Tuesday, May 7, 2013

Why I hate Ikea?

A poem from the heart ...

Why I hate Ikea?

Value for money
no doubt,
but, for the anxious
a tar pit.
aimlessly moving,
Ikea for them
is a day out
in prehistoric drudgery.
I'm hunting for
a pine chest of drawers
for my cub.
Visions of living in a box
send terror to my core.
Will my fossilised
remains be found in page
forty one or fifty two.
The forced long walk -
shopping designed to
take two hours.
Cheap stuff at the entrance
to prising your purse open.
The tempting
bite of a ten pence
meatball for lunch.
The quest to find
your item in the warehouse
with the knobs
neatly camouflaged in another row.
And exhausted,
the gatherer unsuccessfully
gets the item in the car.

Saturday, May 4, 2013

Bad Grammar

It's been in the headlines. Many teachers may not have been taught grammar at school, having been educated in the 1970s and 1980s. Ian McNeilly, director of the National Association for the Teaching of English, said: ‘The focus and emphasis on grammar in primary schools will mean that potentially a whole generation of teachers will need some quite intensive training.

It's true. I've never had a formal lesson on grammar in my life, and it does make things difficult. I believe one reason why people don't write is the fear of poor grammar. The red pen marks pointing out dangling participles and passive sentences strikes enough fear into anyone's heart. It is especially difficult if people expect you to have this knowledge.

I like making up stories. People tell me I'm good at it. I need grammar to make sure that I am able to tell my stories effectively and with the tone, pace, mood, and atmosphere that I want to produce in my readers. Basically, I need grammar to make sure others understand my writing.

I know so many people who tell me their ideas for stories and novels but never get round to writing their stories down. I've always comforted myself with the fact that I can put my work into software programmes that look for mistakes. I can ask people to read my work. I can even pay a proof reader to read my work. What can you do with a blank page?

I started a short story for a competition. It was a difficult subject, and I frequently left it and came back. It took so many sessions to be completed that I began to hate it. Unfortunately, I find it hard to quit, and I was determined to enter.

Writing is enjoyable. But the ordeal of editing and grammar checks is a nightmare.

Here is the rub. In order to become a better writer I need to write more AND, edit what I have written. There is no way around it.

Wednesday, May 1, 2013

Learning to ignore the daisies

Time for my school run musings. I have waited for a publishing opportunity for years so how am I feeling - guilty.
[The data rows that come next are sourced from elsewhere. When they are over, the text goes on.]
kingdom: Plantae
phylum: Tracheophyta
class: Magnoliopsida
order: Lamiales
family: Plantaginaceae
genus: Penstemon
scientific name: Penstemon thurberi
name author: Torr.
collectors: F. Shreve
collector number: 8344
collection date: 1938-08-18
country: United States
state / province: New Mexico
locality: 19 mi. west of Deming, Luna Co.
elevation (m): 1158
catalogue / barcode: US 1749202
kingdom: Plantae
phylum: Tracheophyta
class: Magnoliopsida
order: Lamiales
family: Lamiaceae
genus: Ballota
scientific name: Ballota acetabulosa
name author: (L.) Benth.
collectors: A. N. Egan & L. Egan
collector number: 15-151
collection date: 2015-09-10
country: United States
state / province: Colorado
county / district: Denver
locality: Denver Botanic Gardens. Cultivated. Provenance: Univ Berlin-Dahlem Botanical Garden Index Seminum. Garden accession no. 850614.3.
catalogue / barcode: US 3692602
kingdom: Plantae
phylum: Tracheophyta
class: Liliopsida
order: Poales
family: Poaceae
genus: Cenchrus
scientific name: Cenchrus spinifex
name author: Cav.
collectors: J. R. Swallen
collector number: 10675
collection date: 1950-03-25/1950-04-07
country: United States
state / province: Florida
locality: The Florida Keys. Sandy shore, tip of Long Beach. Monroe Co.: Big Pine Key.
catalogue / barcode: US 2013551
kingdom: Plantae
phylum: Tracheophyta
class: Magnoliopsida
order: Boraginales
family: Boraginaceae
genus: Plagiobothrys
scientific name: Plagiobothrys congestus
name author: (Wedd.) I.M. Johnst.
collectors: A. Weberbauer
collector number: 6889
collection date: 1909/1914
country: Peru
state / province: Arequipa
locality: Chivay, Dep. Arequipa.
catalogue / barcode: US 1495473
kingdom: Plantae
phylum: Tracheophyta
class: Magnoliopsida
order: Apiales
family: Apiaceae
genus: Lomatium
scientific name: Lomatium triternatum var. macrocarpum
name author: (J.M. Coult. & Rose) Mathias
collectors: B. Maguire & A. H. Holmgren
I have wet washing in the machine. I can't find the curtains hooks to put the curtains back up. I still haven't posted the promised photos to my Great Aunt. And I swear the long grass and daisies are mocking me, knowing I won't be cutting their heads off today. I haven't even started on motherhood, and weight. I feel guilty that I like food, that I eat food, and that I want food.

The second big guilt trip I have is that I deflect the guilt by getting mad at everyone else to ensure that the grumpiness is spread around evenly. I run around like a chicken with its head cut off, trying to do the impossible, with the hope that if I just keep it up, the guilt will stop. But it won’t stop ever.

Therefore, I have decided to break down tasks in to 'must' and 'can wait.' Until my final draft is sent off.

Feeding my children and washing up (which sadly includes thinking of what to make for tea and sigh going to supermarkets.) A must.
Taking and picking up children from school. A must.
Driving to Adur and Chichester today for hubbies franchise - sigh - a must.

Mowing the lawn? Will the world stop turning if I ignore the grass?

Lets face it when my husband was around to make the drive he wouldn't have noticed the lawn, would have forgotten to bring in the post or dealt with it and, no way would he have even thought of checking the email and phone messages until he'd had a cup of tea, shut his eyes for forty winks and had 20 minutes on the Wii. He wouldn't have felt guilty he'd have said quite rightly that he'd just been in the car for four hours.

Men find it easier to shrug guilt off. They don’t tend to bother themselves with silly things like housework standards. He still got things done - sort of. But perhaps men just aren’t as susceptible to guilt as women are.